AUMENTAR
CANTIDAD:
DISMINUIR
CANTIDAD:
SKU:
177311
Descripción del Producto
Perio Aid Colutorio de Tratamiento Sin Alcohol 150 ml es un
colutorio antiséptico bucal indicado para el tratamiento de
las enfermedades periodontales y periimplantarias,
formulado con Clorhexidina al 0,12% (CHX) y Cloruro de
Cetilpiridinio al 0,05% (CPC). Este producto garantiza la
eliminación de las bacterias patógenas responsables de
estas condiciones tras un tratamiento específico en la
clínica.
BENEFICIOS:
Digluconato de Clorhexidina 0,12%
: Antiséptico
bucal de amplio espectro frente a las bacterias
-=-=-
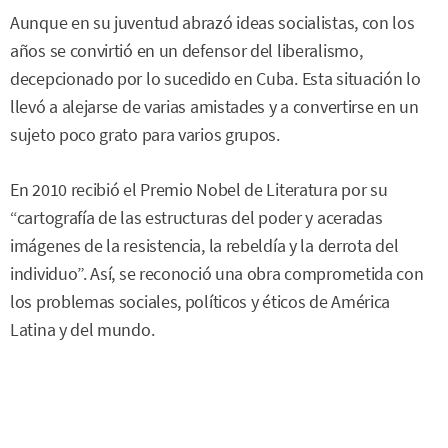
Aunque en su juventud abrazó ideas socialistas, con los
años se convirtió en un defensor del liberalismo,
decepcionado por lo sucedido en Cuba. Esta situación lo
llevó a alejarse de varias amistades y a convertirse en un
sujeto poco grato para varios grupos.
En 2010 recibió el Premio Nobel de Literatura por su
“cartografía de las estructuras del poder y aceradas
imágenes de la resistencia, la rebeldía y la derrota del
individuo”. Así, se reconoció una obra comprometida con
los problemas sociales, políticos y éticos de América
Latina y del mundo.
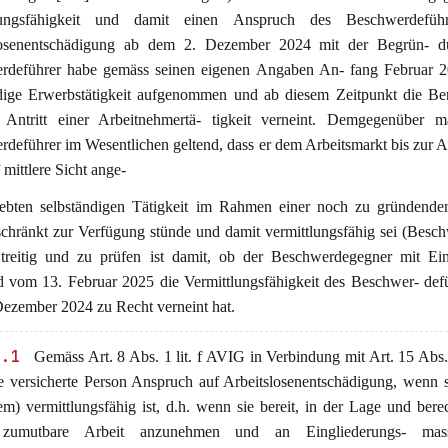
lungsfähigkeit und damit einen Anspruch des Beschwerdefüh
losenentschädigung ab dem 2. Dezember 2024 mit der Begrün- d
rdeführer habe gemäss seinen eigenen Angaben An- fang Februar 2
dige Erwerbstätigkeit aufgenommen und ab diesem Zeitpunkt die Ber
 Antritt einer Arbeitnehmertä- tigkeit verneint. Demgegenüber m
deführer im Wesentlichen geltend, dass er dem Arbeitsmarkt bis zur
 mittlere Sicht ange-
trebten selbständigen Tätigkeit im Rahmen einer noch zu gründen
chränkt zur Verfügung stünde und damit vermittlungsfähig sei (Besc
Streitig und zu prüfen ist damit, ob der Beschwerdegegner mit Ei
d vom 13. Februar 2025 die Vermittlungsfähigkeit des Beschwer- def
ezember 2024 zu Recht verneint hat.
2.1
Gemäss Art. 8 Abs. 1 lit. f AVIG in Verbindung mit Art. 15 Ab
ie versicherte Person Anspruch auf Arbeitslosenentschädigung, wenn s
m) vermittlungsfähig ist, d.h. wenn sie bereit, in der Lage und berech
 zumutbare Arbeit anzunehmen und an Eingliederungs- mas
-=-=-
## ASSIGNED TASK
Both end lines included, restate word for word the lines above from the line with "deführer im Wesentlichen" to the line with "zumutbare Arbeit anzunehmen", and nothing else.

## RESULT FOR THIS EXERCISE
deführer im Wesentlichen geltend, dass er dem Arbeitsmarkt bis zur
 mittlere Sicht ange-
trebten selbständigen Tätigkeit im Rahmen einer noch zu gründen
chränkt zur Verfügung stünde und damit vermittlungsfähig sei (Besc
Streitig und zu prüfen ist damit, ob der Beschwerdegegner mit Ei
d vom 13. Februar 2025 die Vermittlungsfähigkeit des Beschwer- def
ezember 2024 zu Recht verneint hat.
2.1
Gemäss Art. 8 Abs. 1 lit. f AVIG in Verbindung mit Art. 15 Ab
ie versicherte Person Anspruch auf Arbeitslosenentschädigung, wenn s
m) vermittlungsfähig ist, d.h. wenn sie bereit, in der Lage und berech
 zumutbare Arbeit anzunehmen und an Eingliederungs- mas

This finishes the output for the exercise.